*Extract to read:*
-- start --
Tuesday, May 27, 2008

Highlights from the DEMF photobooth



Still not famous. Kinda full of self doubt watching my friends and peers climb further and further ahead of me while I've been having a slow couple of months. I just got back from Detroit where I was spinning at one of literally hundreds of afterparties for the Detroit Electronic Music Fest. It was the first time I've played outside of Chicago and I was so nervous, I couldn't plug my headphones into the mixer my hands were so shaky. It was a weird crowd, mostly consisting of sports fans there to watch the Red Wings win the Stanley Cup, and the Tigers trounce the Twins by something like 19-3. Almost everyone else was a DJ who's been at it a lot longer than me. At first I was trying to play to the crowd, and it was just awkward. Eventually I went back to my comfort zone, and rocked it, but it was still a bit bummy. Sarah said that parts of the set were brilliant and parts of it were terrible. I asked my friend Qbot if she'd ever had a night that felt like half of it was her best ever and half of it was her worst. She said that, no, if parts of it are terrible, then it's a terrible set, and I tend to agree.



Sarah and I brought the GlitterGuts equipment with us to Detroit just in case there was an opportunity to do a shoot somewhere. We hauled it around to every gig and every party, but nothing felt right until Sunday when we ended up at a place called City Club. I didn't realize at the time that this was a real venue and not something underground, but apparently (and despite the generic name), it's a long running nightclub and a staple of Detroit's industrial scene. The place was like a cross between Neo and every weird loft party I went to in the early aughts (Charybdis, Buddy, Transamoeba...any of them) with it's grumpy old regulars looking for tail, Burning Man hippie ravers, always-on circus performers, and nerdo tough guys who looked like they'd rather be LARPing with broadswords in a field somewhere. As we climbed the steps, my partner in crime DJ Demchuk said under his breath, "Just keep walking, no matter what they say." Our sneak worked, but Sarah (my partner in everything else) was off her game that night and got stuck behind the velvet rope, where a phalanx of security guards were trying to bleed thirty bucks out of her. She wasn't going to budge, and our predicament forced me to do what I'd been wanting to do anyways. I started grabbing official looking people and telling them I had talked to someone about doing a photobooth there. Each time I got bounced to someone higher up on the food chain, until someone just told me it was cool. By this point Sarah just said fuck it and went back to the motel, but I wasn't going to leave so I figured I might as well go through with it.
-- end --
*Dataset section:*
-- start --
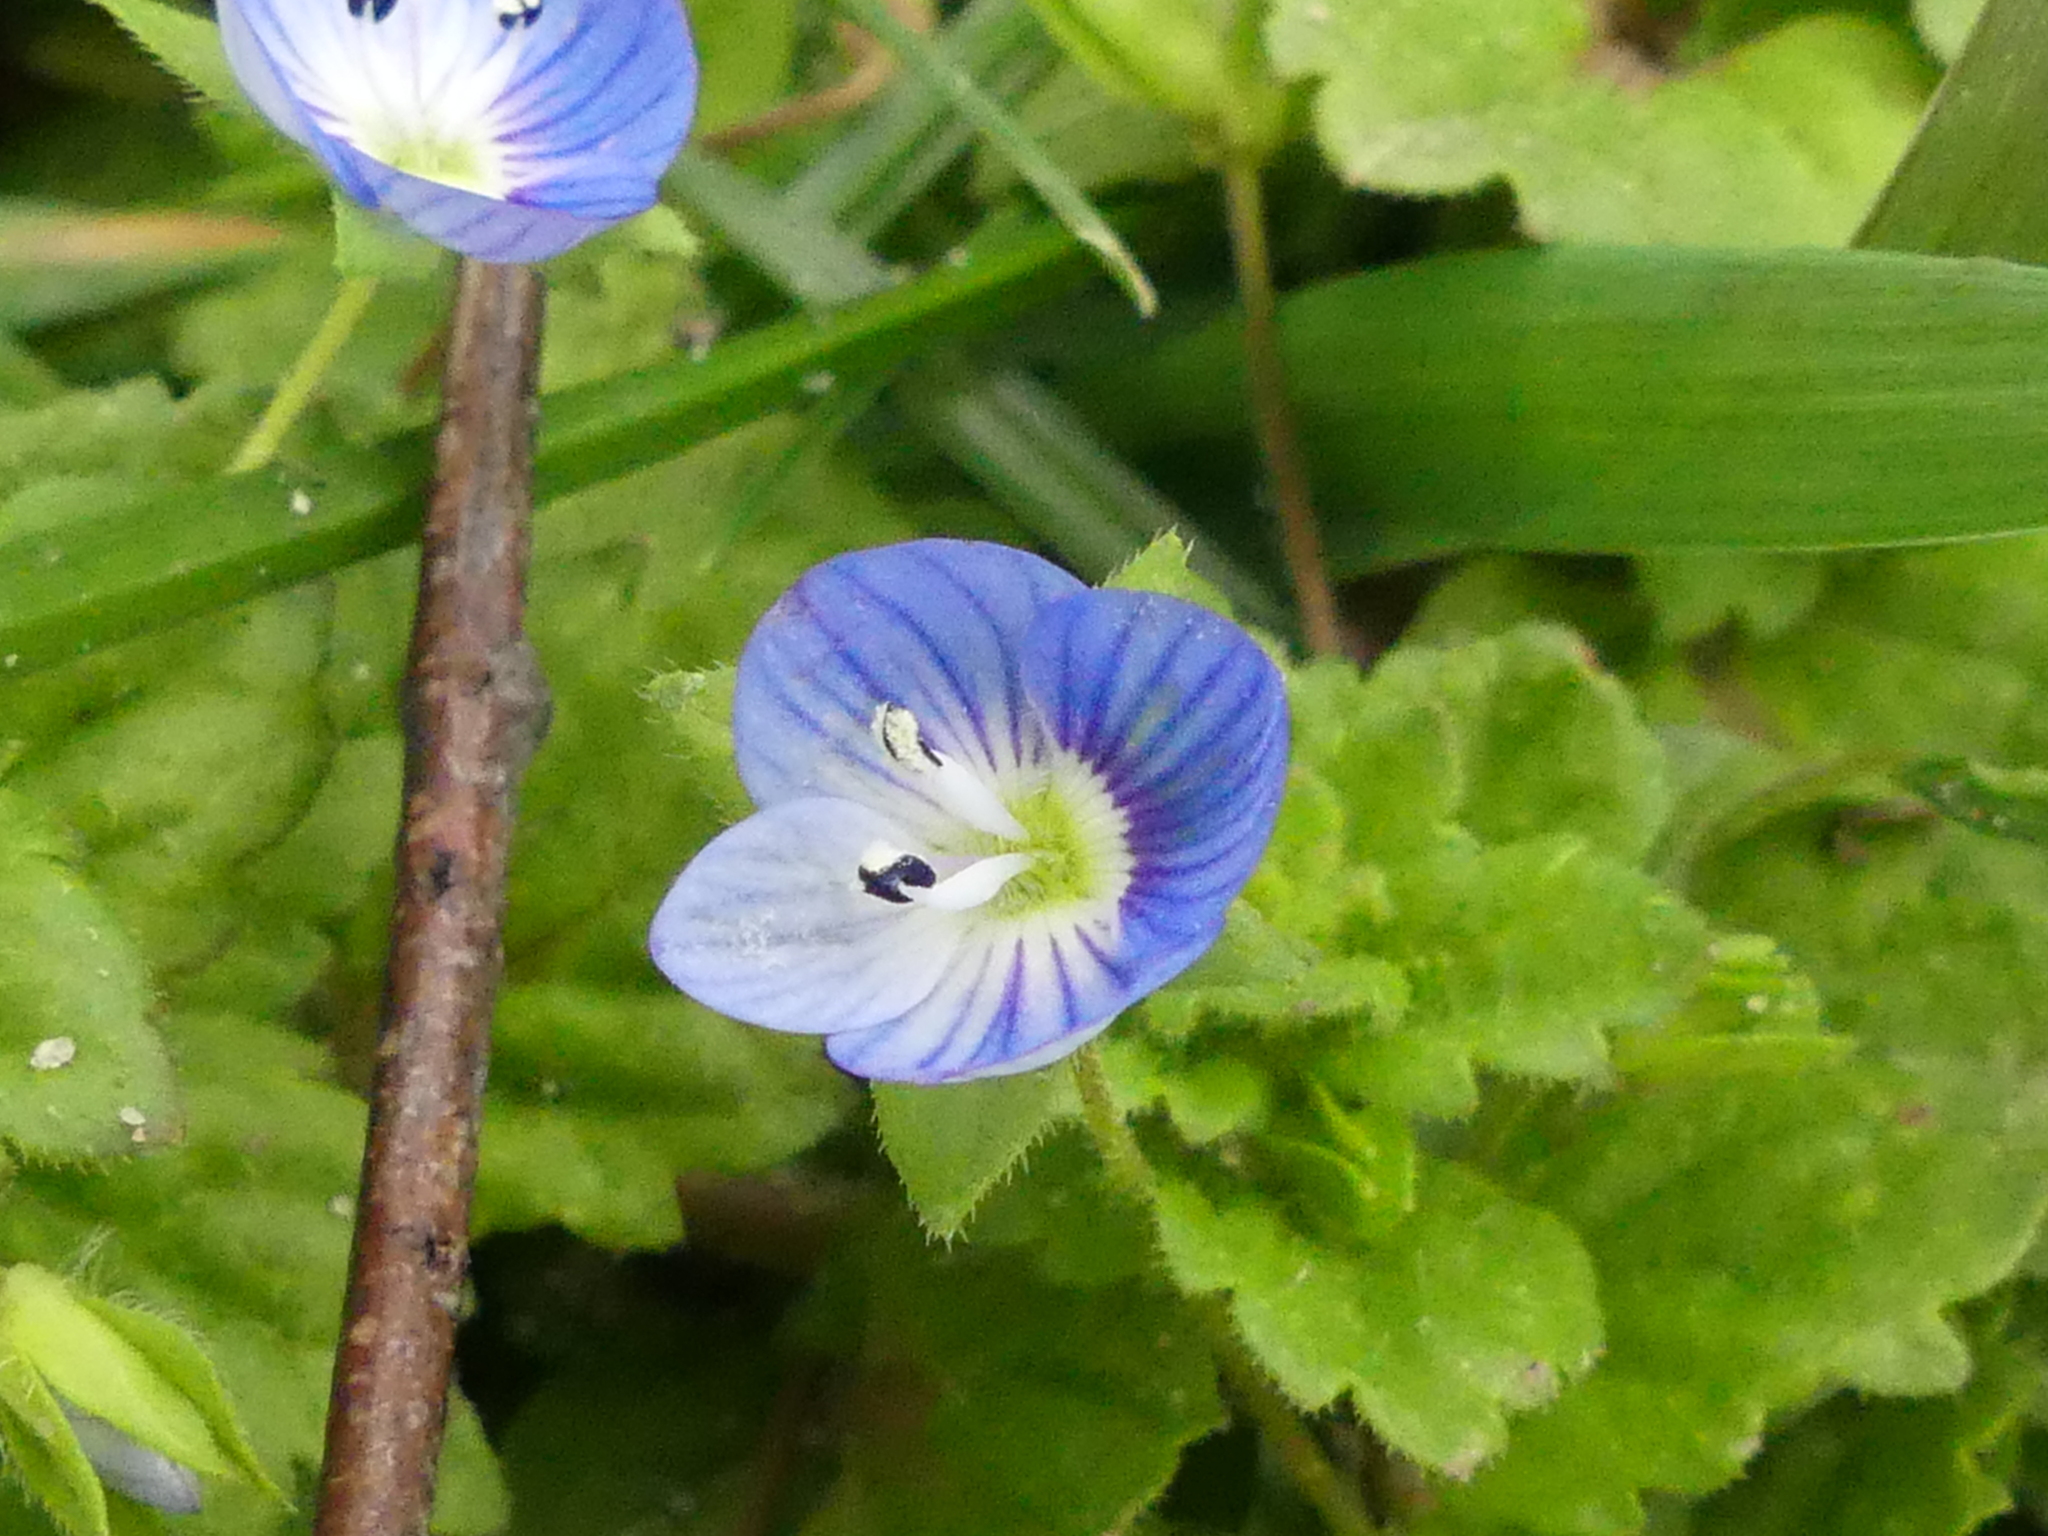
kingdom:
-- end --
*Set exercise:* Write the next part of the blog post about the Detroit photobooth night, picking up after its final sentence. The material has nothing to do with the blog post.

*Result of this exercise:*
Eric doing a photobooth in Detroit? The complete opposite of Eric as a DJ in Detroit. I was smooth as shit, confident, making friends and getting hit on. It isn't our best work overall. We only had it set up for a little while before the vibe of the place started to get a little weird (in a good on the dance floor, and full of tension for a half block radius in any direction from it), and we were limited to a one-light setup because of space. Still, I think we got some tight shots of some new beautiful, weird fuckers, and my only real regret is that I didn't stick around long enough to gain the trust of the heavy duty ravers and candy kids, who were decked out like it was Party Monster and the most colorful parts of the nineties.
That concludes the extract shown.